Need A Coronavirus Test? The Availability And Reliability Of COVID-19 Testing Options
There are now more than 10 million people in the U.S. who have tested positive for the coronavirus. And as the number of cases soars across the country, the demand for testing is increasing.
Dr. Daniel Rhoads, section head of microbiology at the Cleveland Clinic in Ohio, explains what types of diagnostic tests are available and how reliable they are.
The PCR Test
The PCR test — short for polymerase chain reaction — is a molecular test that looks for viral RNA, which is the coronavirus’ genome, Rhoads says. The PCR test is the most common type of molecular test, he says, making it “the gold standard” because of how sensitive it is at detecting COVID-19’s genetic material.

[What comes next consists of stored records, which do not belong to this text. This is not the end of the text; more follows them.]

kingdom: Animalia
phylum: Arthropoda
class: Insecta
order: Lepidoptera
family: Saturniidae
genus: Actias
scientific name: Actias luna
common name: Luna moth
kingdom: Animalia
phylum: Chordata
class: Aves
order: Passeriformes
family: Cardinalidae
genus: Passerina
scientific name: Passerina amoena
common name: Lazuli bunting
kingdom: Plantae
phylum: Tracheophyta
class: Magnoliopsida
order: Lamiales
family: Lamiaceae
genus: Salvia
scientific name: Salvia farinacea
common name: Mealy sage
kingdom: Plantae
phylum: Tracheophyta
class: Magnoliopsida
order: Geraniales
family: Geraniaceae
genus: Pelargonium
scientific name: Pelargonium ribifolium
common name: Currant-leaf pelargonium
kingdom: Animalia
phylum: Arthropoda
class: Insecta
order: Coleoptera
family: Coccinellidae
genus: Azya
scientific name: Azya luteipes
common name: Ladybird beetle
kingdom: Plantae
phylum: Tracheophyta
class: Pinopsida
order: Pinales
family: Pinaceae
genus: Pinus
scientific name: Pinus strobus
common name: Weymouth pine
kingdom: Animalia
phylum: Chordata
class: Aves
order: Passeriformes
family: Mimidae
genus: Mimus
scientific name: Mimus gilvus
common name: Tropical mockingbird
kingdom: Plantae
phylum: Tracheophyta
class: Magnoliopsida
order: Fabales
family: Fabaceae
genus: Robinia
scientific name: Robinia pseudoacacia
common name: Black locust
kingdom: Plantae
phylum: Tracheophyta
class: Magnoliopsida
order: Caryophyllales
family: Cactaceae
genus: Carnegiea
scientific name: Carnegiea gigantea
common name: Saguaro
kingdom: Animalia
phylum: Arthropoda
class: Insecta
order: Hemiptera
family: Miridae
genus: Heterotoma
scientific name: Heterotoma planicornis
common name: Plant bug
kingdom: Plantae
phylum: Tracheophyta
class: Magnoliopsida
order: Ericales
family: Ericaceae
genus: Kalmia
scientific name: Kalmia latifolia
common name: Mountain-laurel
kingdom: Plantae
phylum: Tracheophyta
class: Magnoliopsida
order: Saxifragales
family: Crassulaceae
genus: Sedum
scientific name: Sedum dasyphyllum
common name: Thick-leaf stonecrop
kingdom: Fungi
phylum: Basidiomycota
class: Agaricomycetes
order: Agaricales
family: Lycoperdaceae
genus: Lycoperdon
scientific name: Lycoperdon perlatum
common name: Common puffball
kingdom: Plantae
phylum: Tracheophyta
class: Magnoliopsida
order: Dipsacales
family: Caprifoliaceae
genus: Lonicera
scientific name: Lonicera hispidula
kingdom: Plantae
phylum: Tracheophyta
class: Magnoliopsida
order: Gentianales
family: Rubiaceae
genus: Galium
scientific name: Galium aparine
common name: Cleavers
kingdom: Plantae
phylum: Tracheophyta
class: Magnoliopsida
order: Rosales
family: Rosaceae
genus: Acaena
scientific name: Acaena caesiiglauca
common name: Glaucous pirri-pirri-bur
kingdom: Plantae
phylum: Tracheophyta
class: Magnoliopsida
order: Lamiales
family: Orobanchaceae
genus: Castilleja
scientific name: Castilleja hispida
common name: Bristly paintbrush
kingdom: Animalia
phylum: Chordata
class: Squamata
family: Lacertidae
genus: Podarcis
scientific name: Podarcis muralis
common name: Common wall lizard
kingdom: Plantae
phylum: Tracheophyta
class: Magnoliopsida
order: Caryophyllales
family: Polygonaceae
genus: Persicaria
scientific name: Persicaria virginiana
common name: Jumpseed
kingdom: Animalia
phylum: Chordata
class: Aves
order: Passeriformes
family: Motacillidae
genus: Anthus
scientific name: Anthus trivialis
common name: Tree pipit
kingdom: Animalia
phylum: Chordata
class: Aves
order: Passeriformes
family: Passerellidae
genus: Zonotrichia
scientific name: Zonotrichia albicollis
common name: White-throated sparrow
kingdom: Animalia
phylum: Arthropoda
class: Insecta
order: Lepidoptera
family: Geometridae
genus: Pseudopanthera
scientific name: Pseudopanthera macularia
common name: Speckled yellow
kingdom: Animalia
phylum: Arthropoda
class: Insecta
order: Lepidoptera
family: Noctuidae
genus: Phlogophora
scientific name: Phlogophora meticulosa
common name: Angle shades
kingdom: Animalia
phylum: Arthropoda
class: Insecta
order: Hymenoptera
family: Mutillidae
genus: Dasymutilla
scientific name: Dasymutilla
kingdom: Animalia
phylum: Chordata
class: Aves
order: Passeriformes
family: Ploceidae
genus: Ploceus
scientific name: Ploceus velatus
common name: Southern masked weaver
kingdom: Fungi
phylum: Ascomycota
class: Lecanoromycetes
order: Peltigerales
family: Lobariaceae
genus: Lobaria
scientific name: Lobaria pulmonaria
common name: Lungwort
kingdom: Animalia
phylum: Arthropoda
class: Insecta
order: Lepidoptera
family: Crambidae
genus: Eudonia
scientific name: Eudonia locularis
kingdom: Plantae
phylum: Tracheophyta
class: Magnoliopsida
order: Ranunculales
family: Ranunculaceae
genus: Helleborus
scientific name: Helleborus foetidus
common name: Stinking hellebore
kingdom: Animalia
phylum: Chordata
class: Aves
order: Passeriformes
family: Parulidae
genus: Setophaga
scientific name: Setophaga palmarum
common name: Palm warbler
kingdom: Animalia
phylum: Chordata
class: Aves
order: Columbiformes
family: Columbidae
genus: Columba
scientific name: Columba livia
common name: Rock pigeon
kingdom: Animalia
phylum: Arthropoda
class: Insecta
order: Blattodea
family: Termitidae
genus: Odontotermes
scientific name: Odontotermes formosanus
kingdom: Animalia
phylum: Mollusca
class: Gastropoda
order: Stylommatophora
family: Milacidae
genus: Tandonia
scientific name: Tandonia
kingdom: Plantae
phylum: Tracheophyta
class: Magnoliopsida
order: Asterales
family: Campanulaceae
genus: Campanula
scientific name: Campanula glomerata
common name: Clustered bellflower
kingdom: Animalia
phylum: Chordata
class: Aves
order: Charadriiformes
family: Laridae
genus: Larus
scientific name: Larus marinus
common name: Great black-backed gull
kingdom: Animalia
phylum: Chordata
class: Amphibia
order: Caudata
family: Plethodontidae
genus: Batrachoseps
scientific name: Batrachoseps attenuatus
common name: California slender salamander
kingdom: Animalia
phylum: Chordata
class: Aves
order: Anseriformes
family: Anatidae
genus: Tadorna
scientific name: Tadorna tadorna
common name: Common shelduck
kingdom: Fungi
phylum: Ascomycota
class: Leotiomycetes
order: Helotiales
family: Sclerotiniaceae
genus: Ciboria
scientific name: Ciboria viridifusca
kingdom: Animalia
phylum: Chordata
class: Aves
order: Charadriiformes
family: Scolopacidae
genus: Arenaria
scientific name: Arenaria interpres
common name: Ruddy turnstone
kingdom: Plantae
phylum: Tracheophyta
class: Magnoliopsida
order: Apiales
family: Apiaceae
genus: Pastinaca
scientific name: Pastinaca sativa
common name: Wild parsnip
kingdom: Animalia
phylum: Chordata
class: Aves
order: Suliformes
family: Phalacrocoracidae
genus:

Most PCR tests use a nasal or nasopharyngeal swab to collect a mucus specimen sample. When a PCR test comes back positive, it’s “very accurate,” he says, however there is still a small subset of patients who have the virus and test negative.
The Food and Drug Administration says molecular tests are “typically highly accurate.”
The Antigen Test
The antigen test, also known as the rapid test, also comes in the form of a nasal swab, Rhoads says. But for a rapid test, the swab needs to go deeper in the back of the nose than the PCR test in order to pick up as much of the virus as possible.
For quick results, the whole specimen is used in an antigen test, he says. Results can come back in a matter of minutes.
“If you want to be as sensitive as possible, then you want to do a PCR test,” he says. “If you have somebody with symptoms and you’re pretty sure they have COVID and you want a really quick result, then an antigen test is a reasonable approach.”
The FDA says positive results from antigen tests are “usually highly accurate,” however antigen testing is “more likely to miss an active COVID-19 infection compared to molecular tests.”
Spit tests use the PCR platform for COVID-19 testing, he says. But it can be harder to find this option of testing because of supply chain issues and constraints of the laboratory, he says.
While spit tests are molecular tests, which Rhoads calls “the gold standard,” the accuracy of the spit test depends on how the saliva is collected, he says.
“But there is the potential that saliva testing could be as good as a nasal swab if it’s collected the right way and tested the right way,” he says.
Antibody tests — a blood test — can determine whether a patient has been infected with the coronavirus at some point, Rhoads says. In many cases, a patient is no longer showing symptoms of the disease, so antibody tests shouldn’t be used to diagnose a patient with active COVID-19, the FDA says.
Antibody testing is important clinically and in vaccine studies in order to see one’s antibody response, he says. It’s also helpful for studies looking into how many people have become sick with the coronavirus but never received a test. For epidemiological and surveillance purposes, antibody tests can reveal interesting patterns and information about the public, he says.
At this time, the FDA says researchers are still testing whether the presence of antibodies equals COVID-19 immunity.
In terms of testing across the country, the U.S. is better off now than when the pandemic struck in March, he says. But supplies and laboratory systems are still not at the speed and capacity they need to be to handle the volume.
“We’re in a much better place than we were,” he says, “but I don’t think anybody would say we’re where we need to be yet.”